Scientists say the EPA chief bowed to pressure from the White House, hampering pollution-control efforts.

By February 2008, Johnson had reached a conclusion. In a draft to the OMB, he said the evidence for making a change to both the primary and secondary standards was "compelling."

He set the primary standard at 75 parts per billion, higher than the recommendation. He set the secondary limit for protecting plants at 21 parts per million-hours - also considerably higher.

But the OMB would have to sign off on the rulings.

On March 6, one week before the court-ordered ozone deadline, Susan Dudley, head of the OMB Office of Information and Regulatory Affairs, wrote to Johnson to say that the science did not justify a new secondary standard - one that would be expensive to put in place.

"EPA has not considered or evaluated the effects of adopting a standard on economic values, personal comfort and well-being, as specifically enumerated in the Act," Dudley wrote.

In a footnote, she noted that the EPA was obligated to consider any benefits of ozone.

The next day, EPA Deputy Administrator Marcus Peacock sent a memo to Dudley saying EPA was unaware of any beneficial effects of ozone. Further, the science supported the tougher rule and the agency was barred under the Clean Air Act from considering cost when setting standards.

Dudley sought to block the rule anyway.

With the EPA and OMB in a deadlock, Johnson turned to the White House.

Johnson has refused to discuss what happened next, but a document prepared for his meeting with the White House on March 11 called the intended lowering of the secondary standard the most scientifically defensible.

The EPA staff pointed out that in addition to the science panel, the National Academy of Sciences, the U.S. Department of Agriculture, and the National Park Service recognized the need for a separate secondary standard.

Johnson lost.

"The president has concluded that . . . added protection should be afforded to public welfare by strengthening the secondary ozone standard and setting it to be identical to the new primary standard," wrote OMB's Dudley.

Dudley's letter sparked a flurry of activity as EPA staffers were told to edit the final rule to reflect the White House's last-minute changes.

Johnson defended himself, saying the panel had gone too far; its recommendation was based on a "mixture of scientific and policy considerations." He did not have confidence, he added, in his own agency's scientific analysis. Adams, he noted, had his own reservations.

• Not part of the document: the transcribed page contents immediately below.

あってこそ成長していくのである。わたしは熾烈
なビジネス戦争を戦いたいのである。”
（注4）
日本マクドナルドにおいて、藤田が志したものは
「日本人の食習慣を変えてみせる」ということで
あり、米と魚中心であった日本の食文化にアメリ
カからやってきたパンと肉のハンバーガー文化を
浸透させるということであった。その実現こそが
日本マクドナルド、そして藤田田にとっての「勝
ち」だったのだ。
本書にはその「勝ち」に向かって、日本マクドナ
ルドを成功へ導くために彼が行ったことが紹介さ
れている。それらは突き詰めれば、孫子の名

EPA staff members were appalled, calling the move "pure politics" in e-mails made public during a congressional investigation into Johnson's handling of the ozone standard. One questioned why a final version of the rule included a sentence about parks and forests, "since we're not really protecting any of them properly."

Another manager wrote: "I know how incredibly frustrated and disgusted we all are at the moment."

The last-minute shuffle also inflamed the science advisory panel.

"That's no way to set a standard, by fiat behind closed doors," Henderson said. "They have no shame."

Burnett, the former senior EPA aide who worked on the ozone decision with Johnson, said it was difficult to get the White House to understand the gravity of its decision.